**GIVEN TEXT:**
-=-=-
TNC: I attended Bjarne Stroustrup’s C++ World keynote last week and took back a few interesting points. He reiterated some of some of the ideas that he previously developed in both the third edition of the C++ Programming Language and an interview published in IEEE Computer magazine recently. The main point of the speech was that C++ was fundamentally a new language and that users should go and have a look at the new features and start programming using these new concepts. The idea of course is that C++ supports different styles, but to really use the language efficiently you should use what he calls "new style C++".

NM: The language as standardized is quite a lot more powerful than the language that was even described in the second edition of his book. It now supports programming approaches that really weren’t practical before. And I am pretty excited about that.

NM: Yes. We are meeting again in October and have a couple of things up on the list. Of course there are bugs in the standard and we are going to hammer those. There are places where users have discovered that it’s not clear what it says in the standard. They have come up with alternative interpretations and they want to know which the committee thinks is right.

NM: And we have plans for the future too. For instance there has been a request that the committee study and make recommendations for implementers who are doing compilers intended for embedded systems work.

TNC: What kind of features would need to be added to the language to support embedded systems?

NM: The main issue is that a lot of embedded systems programmers want to have features eliminated. They typically have very tight memory constraints. And some of them feel that they can’t afford to have exceptions. Or that they can’t afford to have the full library.

NM: They want help from the compiler vendors to be able to make the programs smaller. And so part of the work of the committee is [to produce and evaluate] recommendations for how an implementer can produce a compiler that produces smaller executables. The easiest or the most trivial way to do that is to leave parts out. You can have a flag to turn off exceptions[, for example]. Then [results in] a smaller executable. A more competent or better informed implementer can just as well implement exceptions more efficiently. Or, have the compiler leave out parts of the library that aren’t being used, instead of having a library that doesn’t have that part they just have to not link it in.

NM: The standard doesn’t say they have to be.

NM: If you write the code in the simplest possible way to meet the standard requirements, then, yes, things will be bigger. So compiler vendors have a responsibility to implement things cleverly in a way that it doesn’t make things [significantly larger].

NM: Right. The thing is that optimization is something that takes intelligence and hard work. And that is something you expect your compiler vendor to do.

NM: Mainly features like run-time type information. If you are not using those, why link them in?

NM: The most significant advances in the language is the array of template features. We had templates for quite a long time, but now we have number templates, we have partial specialization. We have template function overloading.

NM: In general specialization, you can define a special version of a class or part of the class or particular type. Now partial specialization means that the specialization itself can be parameterized. So, if a vehicle for example is a template, I can specialize on "vector of vehicle" and leave whatever the vehicle is parameterized on unspecified. That wasn’t possible with the old specialization. This becomes really powerful. Suppose that you can implement a set of strings differently than you would do a set of some other type. You don’t want to have to say this is specialized for string of char only. You want to be able to specify that you want to do this special operation on any kind of string. And to do that you need partial specialization.
-=-=-
**INSTRUCTIONS:**
1. In the C++ interview, translate this sentence into Spanish: "They want help from the compiler vendors to be able to make the programs smaller."
2. According to the C++ interview, when is the committee meeting again?
3. Using the C++ interview, explain why many embedded systems programmers want features eliminated from the language.

**ENTRIES:**
-=-=-
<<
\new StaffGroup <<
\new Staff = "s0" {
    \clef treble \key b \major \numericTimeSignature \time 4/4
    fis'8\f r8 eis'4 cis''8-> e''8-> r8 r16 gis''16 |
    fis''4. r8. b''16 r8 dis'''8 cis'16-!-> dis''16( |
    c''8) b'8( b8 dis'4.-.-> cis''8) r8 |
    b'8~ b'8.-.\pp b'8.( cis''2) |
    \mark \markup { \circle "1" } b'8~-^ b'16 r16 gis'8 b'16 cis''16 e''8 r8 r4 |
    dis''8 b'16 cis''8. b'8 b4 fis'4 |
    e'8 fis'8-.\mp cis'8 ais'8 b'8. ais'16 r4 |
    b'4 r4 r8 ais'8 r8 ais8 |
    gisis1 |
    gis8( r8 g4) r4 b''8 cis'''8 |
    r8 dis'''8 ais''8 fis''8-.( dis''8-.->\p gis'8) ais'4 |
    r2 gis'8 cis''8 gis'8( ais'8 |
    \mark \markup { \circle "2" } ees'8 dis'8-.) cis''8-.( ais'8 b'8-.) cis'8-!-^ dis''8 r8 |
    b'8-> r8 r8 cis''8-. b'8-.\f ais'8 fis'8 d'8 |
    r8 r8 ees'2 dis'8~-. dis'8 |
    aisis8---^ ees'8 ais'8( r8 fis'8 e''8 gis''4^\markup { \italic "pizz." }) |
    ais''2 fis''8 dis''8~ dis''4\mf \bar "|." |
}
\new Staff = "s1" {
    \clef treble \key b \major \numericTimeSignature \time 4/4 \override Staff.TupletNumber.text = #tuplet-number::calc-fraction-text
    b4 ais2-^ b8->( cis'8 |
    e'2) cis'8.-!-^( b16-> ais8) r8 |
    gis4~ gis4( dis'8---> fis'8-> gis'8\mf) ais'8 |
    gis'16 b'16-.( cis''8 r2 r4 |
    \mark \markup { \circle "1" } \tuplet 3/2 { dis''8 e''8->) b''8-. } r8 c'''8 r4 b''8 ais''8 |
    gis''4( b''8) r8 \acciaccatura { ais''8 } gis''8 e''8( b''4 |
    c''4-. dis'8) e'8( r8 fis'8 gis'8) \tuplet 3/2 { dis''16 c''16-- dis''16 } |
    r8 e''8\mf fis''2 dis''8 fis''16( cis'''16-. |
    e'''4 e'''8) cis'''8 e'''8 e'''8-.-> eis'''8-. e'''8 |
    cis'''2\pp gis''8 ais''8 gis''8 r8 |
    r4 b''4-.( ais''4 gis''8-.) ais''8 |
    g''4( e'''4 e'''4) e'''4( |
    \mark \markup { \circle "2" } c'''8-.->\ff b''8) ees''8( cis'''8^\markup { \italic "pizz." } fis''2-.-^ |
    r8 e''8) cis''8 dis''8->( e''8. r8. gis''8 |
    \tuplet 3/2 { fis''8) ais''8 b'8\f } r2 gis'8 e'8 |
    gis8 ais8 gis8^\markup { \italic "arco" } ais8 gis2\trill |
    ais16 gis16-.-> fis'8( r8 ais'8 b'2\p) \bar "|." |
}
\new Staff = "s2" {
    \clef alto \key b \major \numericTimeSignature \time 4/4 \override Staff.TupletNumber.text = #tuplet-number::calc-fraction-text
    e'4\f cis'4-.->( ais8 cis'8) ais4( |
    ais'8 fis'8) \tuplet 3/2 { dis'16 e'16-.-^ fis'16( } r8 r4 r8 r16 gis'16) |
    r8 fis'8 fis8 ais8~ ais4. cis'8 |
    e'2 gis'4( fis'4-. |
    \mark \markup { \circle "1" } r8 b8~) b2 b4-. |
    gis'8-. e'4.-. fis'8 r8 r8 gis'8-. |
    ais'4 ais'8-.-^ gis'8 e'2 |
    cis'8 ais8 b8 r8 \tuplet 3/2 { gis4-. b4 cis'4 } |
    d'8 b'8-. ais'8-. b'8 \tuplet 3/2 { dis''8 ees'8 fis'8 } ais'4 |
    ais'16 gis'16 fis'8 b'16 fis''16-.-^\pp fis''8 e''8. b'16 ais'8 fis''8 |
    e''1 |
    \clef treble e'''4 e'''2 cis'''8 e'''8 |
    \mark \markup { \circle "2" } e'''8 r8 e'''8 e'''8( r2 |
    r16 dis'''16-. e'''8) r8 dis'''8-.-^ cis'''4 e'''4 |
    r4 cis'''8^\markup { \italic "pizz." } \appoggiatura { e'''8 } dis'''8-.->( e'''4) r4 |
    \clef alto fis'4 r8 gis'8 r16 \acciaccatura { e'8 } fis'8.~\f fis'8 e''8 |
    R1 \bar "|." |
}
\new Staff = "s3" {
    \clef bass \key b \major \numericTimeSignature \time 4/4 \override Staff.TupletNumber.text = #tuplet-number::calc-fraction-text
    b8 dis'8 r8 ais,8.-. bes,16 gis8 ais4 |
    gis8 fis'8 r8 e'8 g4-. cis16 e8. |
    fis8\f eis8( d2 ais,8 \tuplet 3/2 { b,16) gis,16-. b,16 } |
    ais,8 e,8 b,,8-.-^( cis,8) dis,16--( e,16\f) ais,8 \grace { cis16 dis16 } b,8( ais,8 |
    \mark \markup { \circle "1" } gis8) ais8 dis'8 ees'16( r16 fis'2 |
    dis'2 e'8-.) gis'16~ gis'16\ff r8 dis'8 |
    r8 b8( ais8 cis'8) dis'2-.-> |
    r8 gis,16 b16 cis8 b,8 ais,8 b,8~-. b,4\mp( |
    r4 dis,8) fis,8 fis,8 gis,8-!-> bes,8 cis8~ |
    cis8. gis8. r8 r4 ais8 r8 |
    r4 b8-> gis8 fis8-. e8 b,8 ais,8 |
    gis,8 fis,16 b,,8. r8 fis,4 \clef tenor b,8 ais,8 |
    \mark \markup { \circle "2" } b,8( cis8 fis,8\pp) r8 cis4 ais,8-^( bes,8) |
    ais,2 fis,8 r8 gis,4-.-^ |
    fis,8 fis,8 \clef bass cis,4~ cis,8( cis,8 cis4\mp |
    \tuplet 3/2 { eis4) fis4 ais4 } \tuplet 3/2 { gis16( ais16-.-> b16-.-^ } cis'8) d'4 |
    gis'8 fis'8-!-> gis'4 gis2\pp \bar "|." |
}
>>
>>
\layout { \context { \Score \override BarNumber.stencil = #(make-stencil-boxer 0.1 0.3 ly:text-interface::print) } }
-=-=-
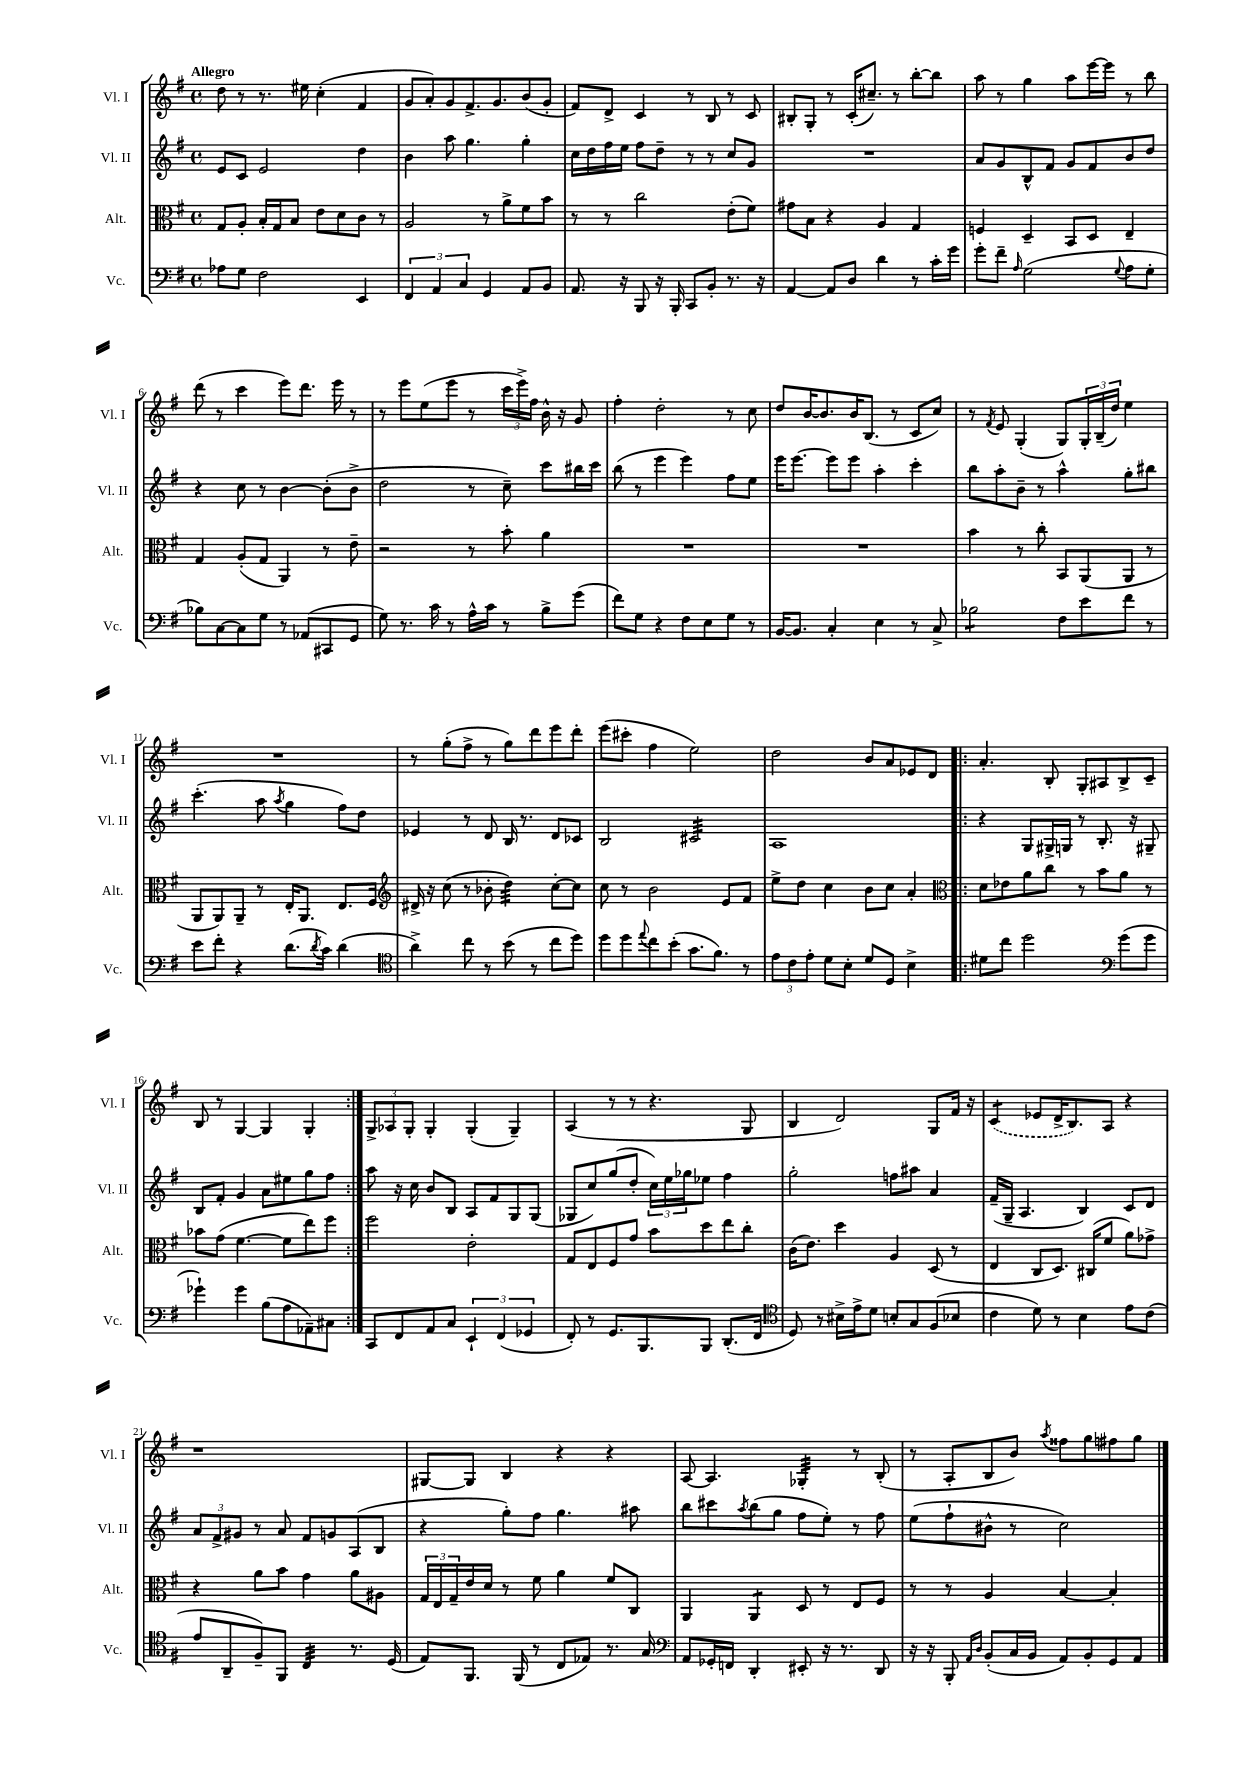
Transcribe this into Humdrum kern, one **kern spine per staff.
-=-=-
**OUTPUTS BY TASK:**
1. Quieren ayuda de los proveedores de compiladores para poder hacer los programas más pequeños.

2. In October.

3. They typically work under very tight memory constraints. Because of this, some of them feel they can't afford exceptions or the full library.